Cuando las temperaturas bajan de forma drástica, la calle se vuelve un lugar aún más duro para quienes no tienen un techo. En esas noches heladas, el frío no perdona y la ayuda puede marcar la diferencia entre pasar la noche o no.

Eso fue lo que ocurrió durante una de las noches más frías del año, cuando la ciudad abrió sus puertas para proteger a las personas en situación de calle.

Una noche que nadie olvidará

La noche del lunes 2 de febrero, el ingreso del frente frío número 11 hizo que el termómetro bajara como pocas veces. El frío se sentía en cada esquina, especialmente en el Centro Histórico.

Ahí caminaba Carlos Linares, desorientado por las bajas temperaturas. Un agente de la Policía Municipal notó su estado y pidió apoyo a Bomberos Municipales, quienes lo trasladaron al salón municipal Manuel Colom Argueta, en la zona 2, uno de los albergues habilitados para enfrentar el frío extremo.

El primer resguardo en la zona 2

Carlos tiene 57 años y es originario de Puerto Barrios, Izabal. Vive en situación de calle y normalmente duerme cerca de la Plaza de la Constitución. Esa noche, el frío lo superó.

Al llegar al albergue, fue recibido por Bryan Santiago, encargado del lugar, quien le dio ropa limpia, una chamarra, comida caliente y un espacio digno para descansar. Carlos se convirtió así en el primer albergado de la zona 2 y también regresó la noche siguiente.

“Me dijeron que pasara adelante, me lavé los pies, me dieron cafecito y tortillas con frijoles y arroz. Este lugar está muy bonito”, contó Carlos.

Albergue, zona 2

Mamá Linda, un corazón que no se cansa

En la zona 3, el albergue del barrio El Gallito lleva años siendo un refugio clave. Desde hace 16 años, doña Erlinda Consuelo Pérez Álvarez, conocida como “Mamá Linda”, abre las puertas a quienes más lo necesitan.

Las reglas son simples: respeto, orden, nada de alcohol o drogas y apoyo en la limpieza. A cambio, las personas encuentran seguridad, abrigo y trato humano.

“Dios sabe por qué me tiene aquí. Agradezco el apoyo y la seguridad. Soy pequeña de estatura, pero tengo un corazón muy grande”, comparte Mamá Linda.
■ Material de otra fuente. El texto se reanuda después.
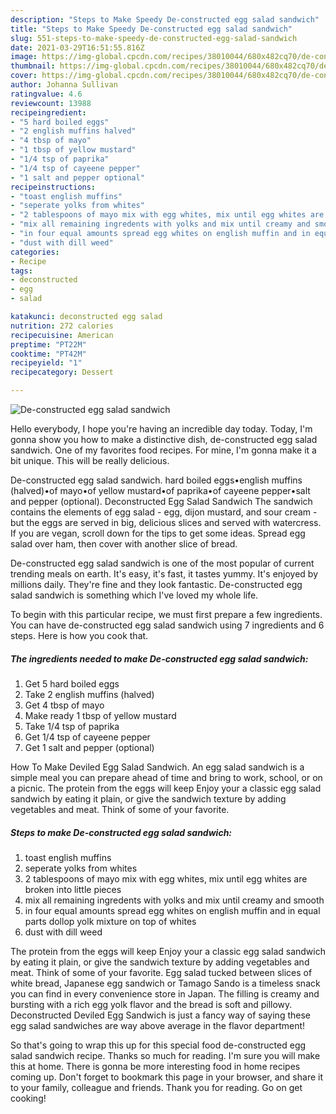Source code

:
 ```yaml
---
description: "Steps to Make Speedy De-constructed egg salad sandwich"
title: "Steps to Make Speedy De-constructed egg salad sandwich"
slug: 551-steps-to-make-speedy-de-constructed-egg-salad-sandwich
date: 2021-03-29T16:51:55.816Z
image: https://img-global.cpcdn.com/recipes/38010044/680x482cq70/de-constructed-egg-salad-sandwich-recipe-main-photo.jpg
thumbnail: https://img-global.cpcdn.com/recipes/38010044/680x482cq70/de-constructed-egg-salad-sandwich-recipe-main-photo.jpg
cover: https://img-global.cpcdn.com/recipes/38010044/680x482cq70/de-constructed-egg-salad-sandwich-recipe-main-photo.jpg
author: Johanna Sullivan
ratingvalue: 4.6
reviewcount: 13988
recipeingredient:
- "5 hard boiled eggs"
- "2 english muffins halved"
- "4 tbsp of mayo"
- "1 tbsp of yellow mustard"
- "1/4 tsp of paprika"
- "1/4 tsp of cayeene pepper"
- "1 salt and pepper optional"
recipeinstructions:
- "toast english muffins"
- "seperate yolks from whites"
- "2 tablespoons of mayo mix with egg whites, mix until egg whites are broken into little pieces"
- "mix all remaining ingredents with yolks and mix until creamy and smooth"
- "in four equal amounts spread egg whites on english muffin and in equal parts dollop yolk mixture on top of whites"
- "dust with dill weed"
categories:
- Recipe
tags:
- deconstructed
- egg
- salad

katakunci: deconstructed egg salad 
nutrition: 272 calories
recipecuisine: American
preptime: "PT22M"
cooktime: "PT42M"
recipeyield: "1"
recipecategory: Dessert

---
```



![De-constructed egg salad sandwich](https://img-global.cpcdn.com/recipes/38010044/680x482cq70/de-constructed-egg-salad-sandwich-recipe-main-photo.jpg)

Hello everybody, I hope you're having an incredible day today. Today, I'm gonna show you how to make a distinctive dish, de-constructed egg salad sandwich. One of my favorites food recipes. For mine, I'm gonna make it a bit unique. This will be really delicious.

De-constructed egg salad sandwich. hard boiled eggs•english muffins (halved)•of mayo•of yellow mustard•of paprika•of cayeene pepper•salt and pepper (optional). Deconstructed Egg Salad Sandwich The sandwich contains the elements of egg salad - egg, dijon mustard, and sour cream - but the eggs are served in big, delicious slices and served with watercress. If you are vegan, scroll down for the tips to get some ideas. Spread egg salad over ham, then cover with another slice of bread.

De-constructed egg salad sandwich is one of the most popular of current trending meals on earth. It's easy, it's fast, it tastes yummy. It's enjoyed by millions daily. They're fine and they look fantastic. De-constructed egg salad sandwich is something which I've loved my whole life.


To begin with this particular recipe, we must first prepare a few ingredients. You can have de-constructed egg salad sandwich using 7 ingredients and 6 steps. Here is how you cook that.

<!--inarticleads1-->

##### The ingredients needed to make De-constructed egg salad sandwich:

1. Get 5 hard boiled eggs
1. Take 2 english muffins (halved)
1. Get 4 tbsp of mayo
1. Make ready 1 tbsp of yellow mustard
1. Take 1/4 tsp of paprika
1. Get 1/4 tsp of cayeene pepper
1. Get 1 salt and pepper (optional)


How To Make Deviled Egg Salad Sandwich. An egg salad sandwich is a simple meal you can prepare ahead of time and bring to work, school, or on a picnic. The protein from the eggs will keep Enjoy your a classic egg salad sandwich by eating it plain, or give the sandwich texture by adding vegetables and meat. Think of some of your favorite. 

<!--inarticleads2-->

##### Steps to make De-constructed egg salad sandwich:

1. toast english muffins
1. seperate yolks from whites
1. 2 tablespoons of mayo mix with egg whites, mix until egg whites are broken into little pieces
1. mix all remaining ingredents with yolks and mix until creamy and smooth
1. in four equal amounts spread egg whites on english muffin and in equal parts dollop yolk mixture on top of whites
1. dust with dill weed


The protein from the eggs will keep Enjoy your a classic egg salad sandwich by eating it plain, or give the sandwich texture by adding vegetables and meat. Think of some of your favorite. Egg salad tucked between slices of white bread, Japanese egg sandwich or Tamago Sando is a timeless snack you can find in every convenience store in Japan. The filling is creamy and bursting with a rich egg yolk flavor and the bread is soft and pillowy. Deconstructed Deviled Egg Sandwich is just a fancy way of saying these egg salad sandwiches are way above average in the flavor department! 

So that's going to wrap this up for this special food de-constructed egg salad sandwich recipe. Thanks so much for reading. I'm sure you will make this at home. There is gonna be more interesting food in home recipes coming up. Don't forget to bookmark this page in your browser, and share it to your family, colleague and friends. Thank you for reading. Go on get cooking!
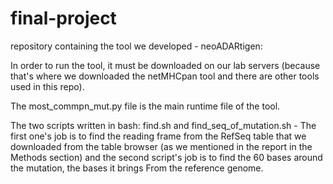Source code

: # final-project
repository containing the tool we developed - neoADARtigen:

In order to run the tool, it must be downloaded on our lab servers (because that's where we downloaded the netMHCpan tool and there are other tools used in this repo).

The most_commpn_mut.py file is the main runtime file of the tool.

The two scripts written in bash: find.sh and find_seq_of_mutation.sh - The first one's job is to find the reading frame from the RefSeq table that we downloaded from the table browser (as we mentioned in the report in the Methods section) and the second script's job is to find the 60 bases around the mutation, the bases it brings From the reference genome.

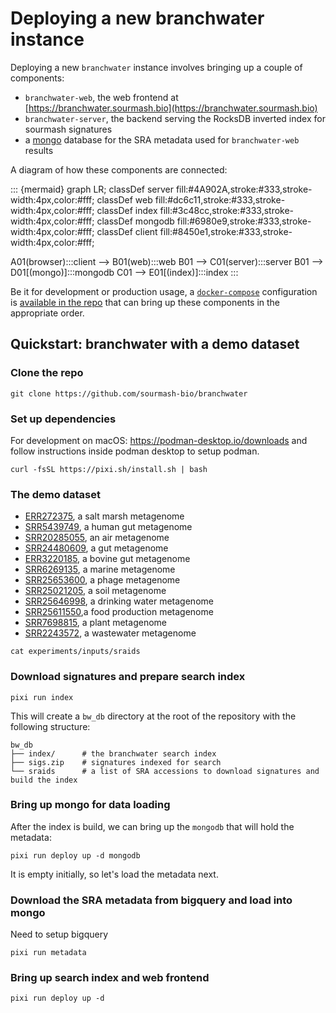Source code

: # Deploying a new branchwater instance

Deploying a new `branchwater` instance involves bringing up a couple of components:
- `branchwater-web`, the web frontend at [https://branchwater.sourmash.bio](https://branchwater.sourmash.bio)
- `branchwater-server`, the backend serving the RocksDB inverted index for sourmash signatures
- a [mongo](https://www.mongodb.com/) database for the SRA metadata used for
  `branchwater-web` results

A diagram of how these components are connected:

::: {mermaid}
graph LR;
classDef server fill:#4A902A,stroke:#333,stroke-width:4px,color:#fff;
classDef web fill:#dc6c11,stroke:#333,stroke-width:4px,color:#fff;
classDef index fill:#3c48cc,stroke:#333,stroke-width:4px,color:#fff;
classDef mongodb fill:#6980e9,stroke:#333,stroke-width:4px,color:#fff;
classDef client fill:#8450e1,stroke:#333,stroke-width:4px,color:#fff;

A01(browser):::client --> B01(web):::web
B01 --> C01(server):::server
B01 --> D01[(mongo)]:::mongodb
C01 --> E01[(index)]:::index
:::

Be it for development or production usage,
a [`docker-compose`](https://docs.docker.com/compose/)
configuration is [available in the repo](https://github.com/sourmash-bio/branchwater/blob/main/docker-compose.yml)
that can bring up these components in the appropriate order.

## Quickstart: branchwater with a demo dataset

### Clone the repo

```
git clone https://github.com/sourmash-bio/branchwater
```

### Set up dependencies

For development on macOS: https://podman-desktop.io/downloads
and follow instructions inside podman desktop to setup podman.


```
curl -fsSL https://pixi.sh/install.sh | bash
```

### The demo dataset

- [ERR272375](https://trace.ncbi.nlm.nih.gov/Traces/index.html?view=run_browser&acc=ERR272375&display=metadata), a salt marsh metagenome
- [SRR5439749](https://trace.ncbi.nlm.nih.gov/Traces/index.html?view=run_browser&acc=SRR5439749&display=metadata), a human gut metagenome
- [SRR20285055](https://trace.ncbi.nlm.nih.gov/Traces/index.html?view=run_browser&acc=SRR20285055&display=metadata), an air metagenome
- [SRR24480609](https://trace.ncbi.nlm.nih.gov/Traces/index.html?view=run_browser&acc=SRR24480609&display=metadata), a gut metagenome
- [ERR3220185](https://trace.ncbi.nlm.nih.gov/Traces/index.html?view=run_browser&acc=ERR3220185&display=metadata), a bovine gut metagenome
- [SRR6269135](https://trace.ncbi.nlm.nih.gov/Traces/index.html?view=run_browser&acc=SRR6269135&display=metadata), a marine metagenome
- [SRR25653600](https://trace.ncbi.nlm.nih.gov/Traces/index.html?view=run_browser&acc=SRR25653600&display=metadata), a phage metagenome
- [SRR25021205](https://trace.ncbi.nlm.nih.gov/Traces/index.html?view=run_browser&acc=SRR25021205&display=metadata), a soil metagenome
- [SRR25646998](https://trace.ncbi.nlm.nih.gov/Traces/index.html?view=run_browser&acc=SRR25646998&display=metadata), a drinking water metagenome
- [SRR25611550](https://trace.ncbi.nlm.nih.gov/Traces/index.html?view=run_browser&acc=SRR25611550&display=metadata),a food production metagenome
- [SRR7698815](https://trace.ncbi.nlm.nih.gov/Traces/index.html?view=run_browser&acc=SRR7698815&display=metadata), a plant metagenome
- [SRR2243572](https://trace.ncbi.nlm.nih.gov/Traces/index.html?view=run_browser&acc=SRR2243572&display=metadata), a wastewater metagenome

```
cat experiments/inputs/sraids
```

### Download signatures and prepare search index

```
pixi run index
```

This will create a `bw_db` directory at the root of the repository with the following structure:
```
bw_db
├── index/      # the branchwater search index
├── sigs.zip    # signatures indexed for search
└── sraids      # a list of SRA accessions to download signatures and build the index
```

### Bring up mongo for data loading

After the index is build,
we can bring up the `mongodb` that will hold the metadata:
```
pixi run deploy up -d mongodb
```
It is empty initially,
so let's load the metadata next.

### Download the SRA metadata from bigquery and load into mongo

Need to setup bigquery
```
pixi run metadata
```

### Bring up search index and web frontend

```
pixi run deploy up -d
```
Doña Erlinda al frente del albergue de la zona 3

El frío aumenta la necesidad

En noches normales, el albergue recibe entre cinco y seis personas. Pero el frío cambió todo. El lunes llegaron 25 y el martes 28. El equipo de voluntarios se prepara para recibir a más personas, incluyendo extranjeros que también buscan refugio.

Historias que se refugian del frío

Julio Rolando Torres es zapatero. Vive del jornal y muchas veces duerme donde trabaja. Esa noche, terminó de reparar un zapato antes del cierre del albergue para asegurar algo de comida al día siguiente.

“Aquí siempre está Mamá Linda para los que andamos en la calle. Gracias por mantener este lugar abierto cuando más lo necesitamos”, dijo Julio.

Albergues abiertos para todos

Los albergues municipales funcionan de 6:00 p. m. a 6:00 a. m. y no tienen ningún costo.

  • Zona 2: Salón municipal Manuel Colom Argueta, carril auxiliar de la Avenida Simeón Cañas, 10-85
  • Zona 3: Barrio El Gallito, 13 calle A, 5-30

La atención está disponible para personas de todas las edades.

Atención al Vecino MuniGuate organizó un donativo para los albergues

En medio del frío y las dificultades, la ciudad demuestra que también es un lugar de oportunidades. Un lugar que inspira a cuidar al otro, a tender la mano y a construir apoyo real para quienes más lo necesitan.